> MATERIAL SUPPLIED:
######

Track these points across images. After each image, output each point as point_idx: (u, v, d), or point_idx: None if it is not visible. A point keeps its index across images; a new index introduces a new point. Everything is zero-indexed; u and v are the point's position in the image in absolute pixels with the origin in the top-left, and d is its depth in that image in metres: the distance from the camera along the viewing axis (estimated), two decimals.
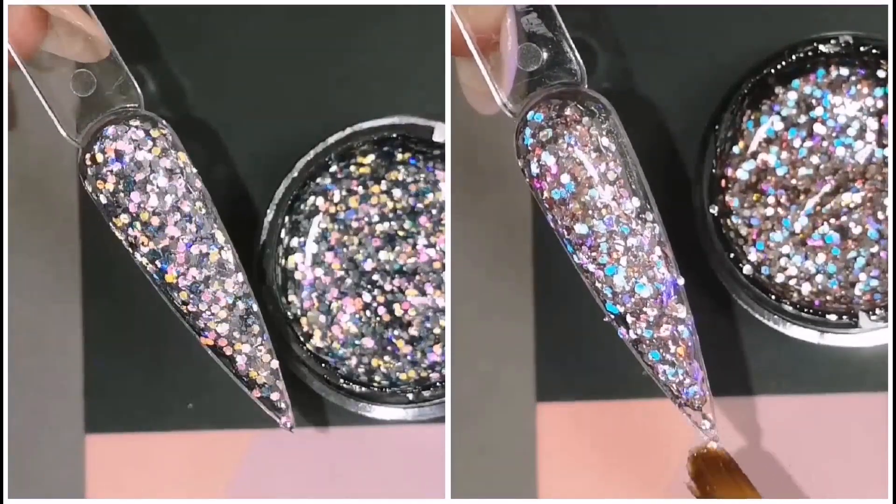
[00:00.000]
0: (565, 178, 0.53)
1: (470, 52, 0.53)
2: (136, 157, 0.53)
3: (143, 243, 0.53)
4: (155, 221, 0.53)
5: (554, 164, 0.53)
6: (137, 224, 0.53)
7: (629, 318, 0.53)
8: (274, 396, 0.55)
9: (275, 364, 0.55)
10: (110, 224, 0.54)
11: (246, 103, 0.59)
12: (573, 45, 0.54)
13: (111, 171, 0.53)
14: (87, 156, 0.53)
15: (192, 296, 0.54)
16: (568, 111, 0.53)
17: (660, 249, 0.53)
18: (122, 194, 0.53)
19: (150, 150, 0.53)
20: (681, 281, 0.53)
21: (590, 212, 0.53)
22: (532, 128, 0.53)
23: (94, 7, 0.54)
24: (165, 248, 0.53)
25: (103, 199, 0.53)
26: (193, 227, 0.54)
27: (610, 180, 0.53)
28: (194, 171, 0.54)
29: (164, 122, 0.54)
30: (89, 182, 0.53)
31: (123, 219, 0.53)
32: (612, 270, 0.53)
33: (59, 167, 0.60)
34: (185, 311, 0.54)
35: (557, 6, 0.54)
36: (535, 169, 0.53)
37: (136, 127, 0.54)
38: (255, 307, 0.55)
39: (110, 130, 0.53)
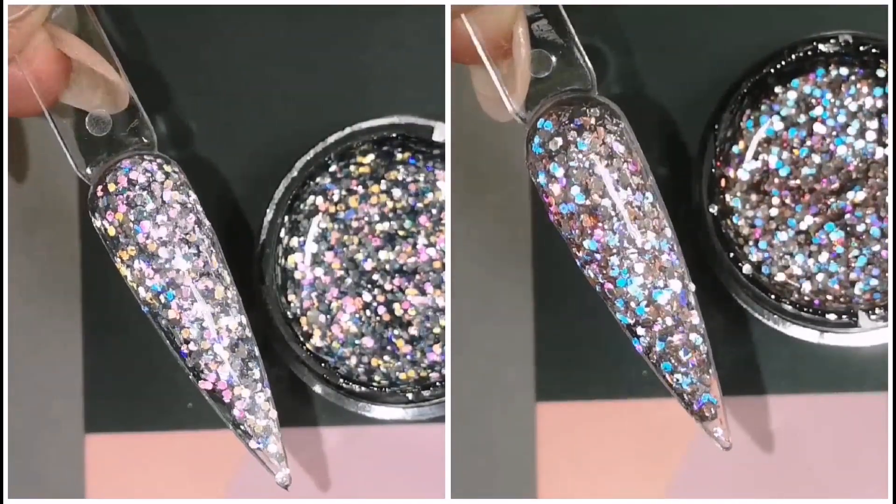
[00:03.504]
0: (574, 191, 0.52)
1: (480, 59, 0.53)
2: (149, 187, 0.53)
3: (148, 276, 0.53)
4: (163, 253, 0.53)
5: (563, 176, 0.52)
6: (144, 256, 0.53)
7: (640, 329, 0.53)
8: (271, 449, 0.54)
9: (273, 414, 0.54)
10: (116, 260, 0.53)
11: (246, 103, 0.59)
12: (583, 51, 0.54)
13: (123, 200, 0.53)
14: (99, 188, 0.54)
15: (194, 333, 0.53)
16: (579, 118, 0.53)
17: (675, 254, 0.53)
18: (131, 224, 0.53)
19: (162, 184, 0.53)
20: (692, 287, 0.53)
21: (601, 223, 0.52)
22: (542, 136, 0.53)
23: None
24: (171, 282, 0.53)
25: (112, 231, 0.53)
26: (200, 262, 0.53)
27: (625, 185, 0.52)
28: (202, 210, 0.54)
29: (176, 163, 0.54)
30: (99, 215, 0.53)
31: (130, 251, 0.53)
32: (623, 283, 0.52)
33: (59, 167, 0.60)
34: (185, 350, 0.53)
35: (567, 10, 0.54)
36: (542, 179, 0.53)
37: (151, 161, 0.54)
38: (257, 352, 0.54)
39: (125, 163, 0.54)
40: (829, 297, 0.58)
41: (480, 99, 0.55)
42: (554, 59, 0.54)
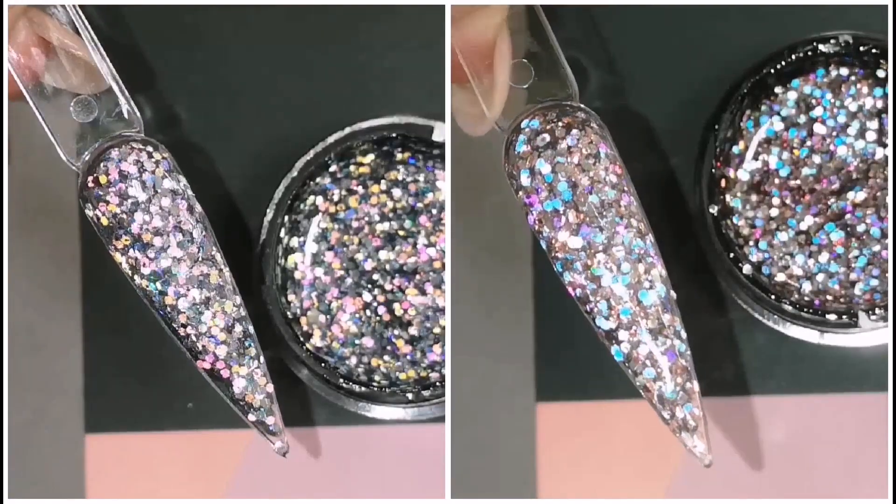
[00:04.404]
0: (562, 187, 0.52)
1: (463, 77, 0.54)
2: (140, 178, 0.54)
3: (143, 265, 0.54)
4: (157, 242, 0.53)
5: (549, 172, 0.52)
6: (139, 245, 0.53)
7: (622, 334, 0.53)
8: (269, 420, 0.55)
9: (270, 388, 0.55)
10: (110, 247, 0.54)
11: (246, 103, 0.59)
12: (565, 62, 0.54)
13: (115, 192, 0.53)
14: (90, 178, 0.54)
15: (191, 318, 0.54)
16: (566, 116, 0.53)
17: (659, 260, 0.53)
18: (125, 215, 0.53)
19: (153, 172, 0.54)
20: (674, 294, 0.53)
21: (588, 219, 0.52)
22: (527, 134, 0.53)
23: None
24: (167, 269, 0.54)
25: (105, 221, 0.54)
26: (195, 248, 0.54)
27: (611, 185, 0.52)
28: (193, 195, 0.54)
29: (164, 147, 0.55)
30: (91, 204, 0.54)
31: (125, 240, 0.53)
32: (608, 281, 0.52)
33: (58, 167, 0.60)
34: (183, 334, 0.54)
35: (549, 20, 0.54)
36: (525, 180, 0.53)
37: (140, 150, 0.54)
38: (252, 330, 0.55)
39: (114, 153, 0.54)
40: (830, 298, 0.58)
41: (457, 116, 0.56)
42: (533, 70, 0.54)
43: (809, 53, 0.57)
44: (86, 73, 0.55)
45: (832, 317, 0.56)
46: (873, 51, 0.57)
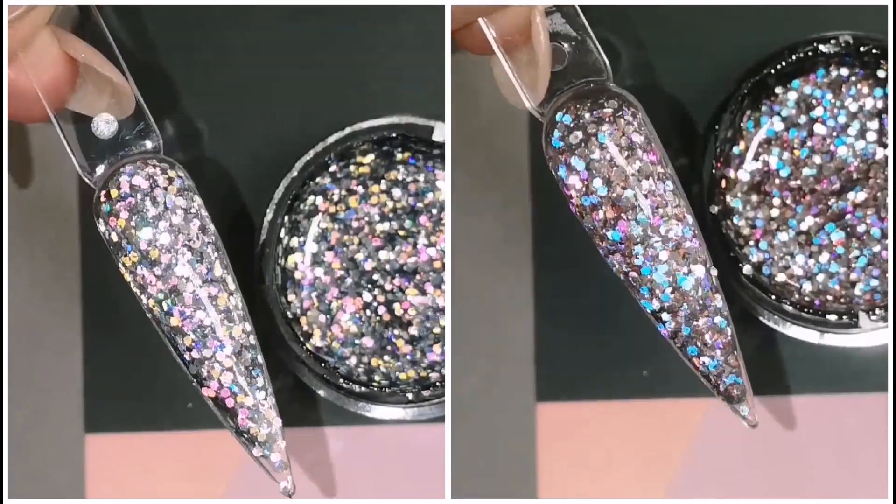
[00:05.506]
0: (597, 184, 0.53)
1: (493, 51, 0.54)
2: (151, 193, 0.53)
3: (150, 283, 0.53)
4: (165, 259, 0.53)
5: (584, 170, 0.53)
6: (146, 263, 0.53)
7: (665, 315, 0.53)
8: (274, 458, 0.54)
9: (277, 423, 0.54)
10: (120, 265, 0.53)
11: (246, 103, 0.59)
12: (597, 43, 0.54)
13: (125, 206, 0.53)
14: (103, 193, 0.53)
15: (196, 341, 0.53)
16: (597, 110, 0.53)
17: (697, 240, 0.53)
18: (133, 230, 0.53)
19: (166, 189, 0.53)
20: (714, 271, 0.53)
21: (624, 214, 0.53)
22: (561, 130, 0.53)
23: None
24: (174, 289, 0.53)
25: (115, 237, 0.53)
26: (204, 268, 0.53)
27: (646, 175, 0.53)
28: (208, 215, 0.54)
29: (181, 166, 0.54)
30: (102, 219, 0.53)
31: (133, 257, 0.53)
32: (647, 271, 0.53)
33: (59, 168, 0.60)
34: (188, 358, 0.53)
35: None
36: (563, 173, 0.53)
37: (154, 166, 0.53)
38: (261, 359, 0.54)
39: (128, 168, 0.53)
40: (830, 298, 0.58)
41: (500, 87, 0.55)
42: (568, 50, 0.54)
43: (809, 53, 0.57)
44: (112, 95, 0.54)
45: (832, 317, 0.56)
46: (873, 51, 0.57)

######

> ACTIVITY: Give back all of the entries above exactly, with the pictures excluded.

> ANSWER SPACE:
Track these points across images. After each image, output each point as point_idx: (u, v, d), or point_idx: None if it is not visible. A point keeps its index across images; a new index introduces a new point. Everything is zero-indexed; u and v are the point's position in the image in absolute pixels with the origin in the top-left, and d is its depth in that image in metres: the distance from the camera along the viewing axis (estimated), two decimals.
[00:00.000]
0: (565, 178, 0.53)
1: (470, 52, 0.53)
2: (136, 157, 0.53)
3: (143, 243, 0.53)
4: (155, 221, 0.53)
5: (554, 164, 0.53)
6: (137, 224, 0.53)
7: (629, 318, 0.53)
8: (274, 396, 0.55)
9: (275, 364, 0.55)
10: (110, 224, 0.54)
11: (246, 103, 0.59)
12: (573, 45, 0.54)
13: (111, 171, 0.53)
14: (87, 156, 0.53)
15: (192, 296, 0.54)
16: (568, 111, 0.53)
17: (660, 249, 0.53)
18: (122, 194, 0.53)
19: (150, 150, 0.53)
20: (681, 281, 0.53)
21: (590, 212, 0.53)
22: (532, 128, 0.53)
23: (94, 7, 0.54)
24: (165, 248, 0.53)
25: (103, 199, 0.53)
26: (193, 227, 0.54)
27: (610, 180, 0.53)
28: (194, 171, 0.54)
29: (164, 122, 0.54)
30: (89, 182, 0.53)
31: (123, 219, 0.53)
32: (612, 270, 0.53)
33: (59, 167, 0.60)
34: (185, 311, 0.54)
35: (557, 6, 0.54)
36: (535, 169, 0.53)
37: (136, 127, 0.54)
38: (255, 307, 0.55)
39: (110, 130, 0.53)
[00:03.504]
0: (574, 191, 0.52)
1: (480, 59, 0.53)
2: (149, 187, 0.53)
3: (148, 276, 0.53)
4: (163, 253, 0.53)
5: (563, 176, 0.52)
6: (144, 256, 0.53)
7: (640, 329, 0.53)
8: (271, 449, 0.54)
9: (273, 414, 0.54)
10: (116, 260, 0.53)
11: (246, 103, 0.59)
12: (583, 51, 0.54)
13: (123, 200, 0.53)
14: (99, 188, 0.54)
15: (194, 333, 0.53)
16: (579, 118, 0.53)
17: (675, 254, 0.53)
18: (131, 224, 0.53)
19: (162, 184, 0.53)
20: (692, 287, 0.53)
21: (601, 223, 0.52)
22: (542, 136, 0.53)
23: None
24: (171, 282, 0.53)
25: (112, 231, 0.53)
26: (200, 262, 0.53)
27: (625, 185, 0.52)
28: (202, 210, 0.54)
29: (176, 163, 0.54)
30: (99, 215, 0.53)
31: (130, 251, 0.53)
32: (623, 283, 0.52)
33: (59, 167, 0.60)
34: (185, 350, 0.53)
35: (567, 10, 0.54)
36: (542, 179, 0.53)
37: (151, 161, 0.54)
38: (257, 352, 0.54)
39: (125, 163, 0.54)
40: (829, 297, 0.58)
41: (480, 99, 0.55)
42: (554, 59, 0.54)
[00:04.404]
0: (562, 187, 0.52)
1: (463, 77, 0.54)
2: (140, 178, 0.54)
3: (143, 265, 0.54)
4: (157, 242, 0.53)
5: (549, 172, 0.52)
6: (139, 245, 0.53)
7: (622, 334, 0.53)
8: (269, 420, 0.55)
9: (270, 388, 0.55)
10: (110, 247, 0.54)
11: (246, 103, 0.59)
12: (565, 62, 0.54)
13: (115, 192, 0.53)
14: (90, 178, 0.54)
15: (191, 318, 0.54)
16: (566, 116, 0.53)
17: (659, 260, 0.53)
18: (125, 215, 0.53)
19: (153, 172, 0.54)
20: (674, 294, 0.53)
21: (588, 219, 0.52)
22: (527, 134, 0.53)
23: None
24: (167, 269, 0.54)
25: (105, 221, 0.54)
26: (195, 248, 0.54)
27: (611, 185, 0.52)
28: (193, 195, 0.54)
29: (164, 147, 0.55)
30: (91, 204, 0.54)
31: (125, 240, 0.53)
32: (608, 281, 0.52)
33: (58, 167, 0.60)
34: (183, 334, 0.54)
35: (549, 20, 0.54)
36: (525, 180, 0.53)
37: (140, 150, 0.54)
38: (252, 330, 0.55)
39: (114, 153, 0.54)
40: (830, 298, 0.58)
41: (457, 116, 0.56)
42: (533, 70, 0.54)
43: (809, 53, 0.57)
44: (86, 73, 0.55)
45: (832, 317, 0.56)
46: (873, 51, 0.57)
[00:05.506]
0: (597, 184, 0.53)
1: (493, 51, 0.54)
2: (151, 193, 0.53)
3: (150, 283, 0.53)
4: (165, 259, 0.53)
5: (584, 170, 0.53)
6: (146, 263, 0.53)
7: (665, 315, 0.53)
8: (274, 458, 0.54)
9: (277, 423, 0.54)
10: (120, 265, 0.53)
11: (246, 103, 0.59)
12: (597, 43, 0.54)
13: (125, 206, 0.53)
14: (103, 193, 0.53)
15: (196, 341, 0.53)
16: (597, 110, 0.53)
17: (697, 240, 0.53)
18: (133, 230, 0.53)
19: (166, 189, 0.53)
20: (714, 271, 0.53)
21: (624, 214, 0.53)
22: (561, 130, 0.53)
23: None
24: (174, 289, 0.53)
25: (115, 237, 0.53)
26: (204, 268, 0.53)
27: (646, 175, 0.53)
28: (208, 215, 0.54)
29: (181, 166, 0.54)
30: (102, 219, 0.53)
31: (133, 257, 0.53)
32: (647, 271, 0.53)
33: (59, 168, 0.60)
34: (188, 358, 0.53)
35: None
36: (563, 173, 0.53)
37: (154, 166, 0.53)
38: (261, 359, 0.54)
39: (128, 168, 0.53)
40: (830, 298, 0.58)
41: (500, 87, 0.55)
42: (568, 50, 0.54)
43: (809, 53, 0.57)
44: (112, 95, 0.54)
45: (832, 317, 0.56)
46: (873, 51, 0.57)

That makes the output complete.